Source data:

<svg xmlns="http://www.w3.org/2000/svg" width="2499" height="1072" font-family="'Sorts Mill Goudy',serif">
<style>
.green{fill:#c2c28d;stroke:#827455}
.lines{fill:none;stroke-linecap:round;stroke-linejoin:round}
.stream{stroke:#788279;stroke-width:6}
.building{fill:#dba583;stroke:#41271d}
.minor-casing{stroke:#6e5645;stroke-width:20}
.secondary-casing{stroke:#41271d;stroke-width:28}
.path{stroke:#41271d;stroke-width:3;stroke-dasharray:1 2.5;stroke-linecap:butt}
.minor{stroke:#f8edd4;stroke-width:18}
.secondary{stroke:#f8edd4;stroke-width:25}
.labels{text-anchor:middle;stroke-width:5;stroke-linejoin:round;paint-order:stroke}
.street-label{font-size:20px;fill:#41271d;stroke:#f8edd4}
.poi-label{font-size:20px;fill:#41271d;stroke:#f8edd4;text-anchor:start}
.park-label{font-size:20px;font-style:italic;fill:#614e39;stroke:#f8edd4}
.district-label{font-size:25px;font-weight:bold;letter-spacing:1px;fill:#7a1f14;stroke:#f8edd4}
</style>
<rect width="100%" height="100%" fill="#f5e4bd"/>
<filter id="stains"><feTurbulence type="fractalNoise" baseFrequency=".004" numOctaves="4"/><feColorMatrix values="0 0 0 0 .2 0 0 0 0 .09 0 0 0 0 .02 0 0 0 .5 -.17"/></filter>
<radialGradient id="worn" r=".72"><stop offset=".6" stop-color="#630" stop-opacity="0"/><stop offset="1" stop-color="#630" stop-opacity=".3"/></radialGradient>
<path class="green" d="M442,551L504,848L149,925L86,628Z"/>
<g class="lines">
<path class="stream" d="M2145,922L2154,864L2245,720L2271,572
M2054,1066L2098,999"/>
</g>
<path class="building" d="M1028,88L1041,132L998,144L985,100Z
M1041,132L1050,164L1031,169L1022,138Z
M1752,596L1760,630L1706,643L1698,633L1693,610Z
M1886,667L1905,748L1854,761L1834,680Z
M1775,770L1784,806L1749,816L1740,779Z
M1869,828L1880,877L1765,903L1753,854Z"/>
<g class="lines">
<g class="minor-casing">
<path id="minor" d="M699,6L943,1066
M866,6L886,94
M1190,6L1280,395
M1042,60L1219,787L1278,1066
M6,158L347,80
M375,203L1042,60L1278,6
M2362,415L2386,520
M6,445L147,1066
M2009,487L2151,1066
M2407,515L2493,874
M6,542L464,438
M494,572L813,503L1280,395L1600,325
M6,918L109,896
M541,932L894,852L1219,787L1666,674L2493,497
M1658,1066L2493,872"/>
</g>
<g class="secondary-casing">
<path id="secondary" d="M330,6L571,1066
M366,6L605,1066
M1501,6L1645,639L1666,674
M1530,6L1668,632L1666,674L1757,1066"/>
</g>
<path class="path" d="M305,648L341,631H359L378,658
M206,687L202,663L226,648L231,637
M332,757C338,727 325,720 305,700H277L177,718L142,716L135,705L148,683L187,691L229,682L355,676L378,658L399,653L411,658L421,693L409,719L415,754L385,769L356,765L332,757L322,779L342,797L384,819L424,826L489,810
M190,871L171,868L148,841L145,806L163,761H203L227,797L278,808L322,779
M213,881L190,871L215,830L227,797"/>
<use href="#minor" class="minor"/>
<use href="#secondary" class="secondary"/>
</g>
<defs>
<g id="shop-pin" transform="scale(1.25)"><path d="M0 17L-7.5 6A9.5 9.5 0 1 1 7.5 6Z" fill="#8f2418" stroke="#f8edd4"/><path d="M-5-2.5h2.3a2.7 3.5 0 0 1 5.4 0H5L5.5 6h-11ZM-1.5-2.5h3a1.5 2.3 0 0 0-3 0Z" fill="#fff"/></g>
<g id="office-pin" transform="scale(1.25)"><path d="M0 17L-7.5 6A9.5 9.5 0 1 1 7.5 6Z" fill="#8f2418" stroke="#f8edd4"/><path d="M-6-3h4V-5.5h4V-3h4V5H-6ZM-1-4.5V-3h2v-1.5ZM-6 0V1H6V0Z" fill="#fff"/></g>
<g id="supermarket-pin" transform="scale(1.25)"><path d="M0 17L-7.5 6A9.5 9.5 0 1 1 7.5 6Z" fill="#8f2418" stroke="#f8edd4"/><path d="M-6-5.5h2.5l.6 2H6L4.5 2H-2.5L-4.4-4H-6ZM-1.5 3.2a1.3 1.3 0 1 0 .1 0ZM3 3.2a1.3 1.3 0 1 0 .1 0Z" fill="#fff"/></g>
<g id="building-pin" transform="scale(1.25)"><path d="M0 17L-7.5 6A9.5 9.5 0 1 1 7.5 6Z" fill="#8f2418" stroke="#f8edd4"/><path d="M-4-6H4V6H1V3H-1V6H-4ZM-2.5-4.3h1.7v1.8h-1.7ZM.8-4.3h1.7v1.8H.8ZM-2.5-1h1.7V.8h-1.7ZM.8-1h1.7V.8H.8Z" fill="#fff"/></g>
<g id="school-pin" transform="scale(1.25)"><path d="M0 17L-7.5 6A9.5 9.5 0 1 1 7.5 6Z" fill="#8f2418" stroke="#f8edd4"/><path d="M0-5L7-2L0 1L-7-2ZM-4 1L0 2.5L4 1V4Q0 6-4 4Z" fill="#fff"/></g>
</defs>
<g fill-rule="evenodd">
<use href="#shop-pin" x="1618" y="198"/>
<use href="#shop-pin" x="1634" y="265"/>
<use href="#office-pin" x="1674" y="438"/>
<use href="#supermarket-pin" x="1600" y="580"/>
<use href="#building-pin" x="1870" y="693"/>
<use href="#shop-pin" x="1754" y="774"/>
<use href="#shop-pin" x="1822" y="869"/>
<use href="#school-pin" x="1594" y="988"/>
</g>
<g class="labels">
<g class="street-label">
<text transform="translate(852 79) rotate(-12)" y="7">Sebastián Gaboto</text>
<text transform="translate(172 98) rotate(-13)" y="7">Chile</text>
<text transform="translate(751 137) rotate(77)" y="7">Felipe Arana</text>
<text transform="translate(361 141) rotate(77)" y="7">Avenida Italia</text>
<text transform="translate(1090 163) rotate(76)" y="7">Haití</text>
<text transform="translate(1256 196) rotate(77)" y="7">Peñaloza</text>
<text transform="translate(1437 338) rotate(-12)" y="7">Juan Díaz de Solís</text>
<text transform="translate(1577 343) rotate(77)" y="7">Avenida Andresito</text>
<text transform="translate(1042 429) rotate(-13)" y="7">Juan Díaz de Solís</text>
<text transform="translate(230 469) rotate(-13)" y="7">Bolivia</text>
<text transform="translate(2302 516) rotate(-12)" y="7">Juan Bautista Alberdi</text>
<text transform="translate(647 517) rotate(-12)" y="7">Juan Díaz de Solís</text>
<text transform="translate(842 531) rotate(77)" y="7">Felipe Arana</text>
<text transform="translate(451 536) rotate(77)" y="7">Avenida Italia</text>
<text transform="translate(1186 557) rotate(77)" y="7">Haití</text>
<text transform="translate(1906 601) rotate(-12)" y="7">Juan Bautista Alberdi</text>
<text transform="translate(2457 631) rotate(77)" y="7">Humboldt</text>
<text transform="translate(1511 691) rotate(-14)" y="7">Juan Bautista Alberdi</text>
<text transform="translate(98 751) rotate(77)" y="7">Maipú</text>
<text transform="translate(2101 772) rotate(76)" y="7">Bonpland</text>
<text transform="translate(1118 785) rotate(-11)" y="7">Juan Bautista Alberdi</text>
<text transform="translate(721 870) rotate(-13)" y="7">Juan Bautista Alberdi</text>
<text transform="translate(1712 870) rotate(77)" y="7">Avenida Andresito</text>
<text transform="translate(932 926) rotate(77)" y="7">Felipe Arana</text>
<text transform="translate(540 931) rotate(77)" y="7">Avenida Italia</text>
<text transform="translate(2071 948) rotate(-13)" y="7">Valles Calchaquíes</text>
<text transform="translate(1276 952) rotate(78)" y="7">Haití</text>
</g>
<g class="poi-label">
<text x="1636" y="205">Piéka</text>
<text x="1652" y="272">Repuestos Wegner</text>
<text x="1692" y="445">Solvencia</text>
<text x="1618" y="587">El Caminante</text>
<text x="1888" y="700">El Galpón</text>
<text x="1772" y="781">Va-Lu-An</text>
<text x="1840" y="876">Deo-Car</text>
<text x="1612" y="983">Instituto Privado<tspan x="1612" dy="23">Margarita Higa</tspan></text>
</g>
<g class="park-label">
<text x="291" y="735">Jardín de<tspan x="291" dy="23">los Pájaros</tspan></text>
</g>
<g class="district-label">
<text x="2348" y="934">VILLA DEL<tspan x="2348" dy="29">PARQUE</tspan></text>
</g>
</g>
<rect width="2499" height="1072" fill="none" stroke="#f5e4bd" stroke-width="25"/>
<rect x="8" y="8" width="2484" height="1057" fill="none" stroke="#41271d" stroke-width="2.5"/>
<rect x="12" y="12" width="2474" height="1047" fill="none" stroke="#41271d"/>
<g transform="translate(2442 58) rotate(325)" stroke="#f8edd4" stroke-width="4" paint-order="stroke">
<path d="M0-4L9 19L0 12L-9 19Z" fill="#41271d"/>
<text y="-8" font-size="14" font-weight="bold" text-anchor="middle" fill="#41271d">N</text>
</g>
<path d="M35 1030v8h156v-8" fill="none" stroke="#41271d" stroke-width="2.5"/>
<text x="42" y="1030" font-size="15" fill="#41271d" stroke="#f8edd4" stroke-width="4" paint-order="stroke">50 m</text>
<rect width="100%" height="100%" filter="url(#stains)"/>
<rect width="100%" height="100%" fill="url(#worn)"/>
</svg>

Task directions: In how many lines of the material does the word "height" appear? Give only the number.

Answer for the task: 7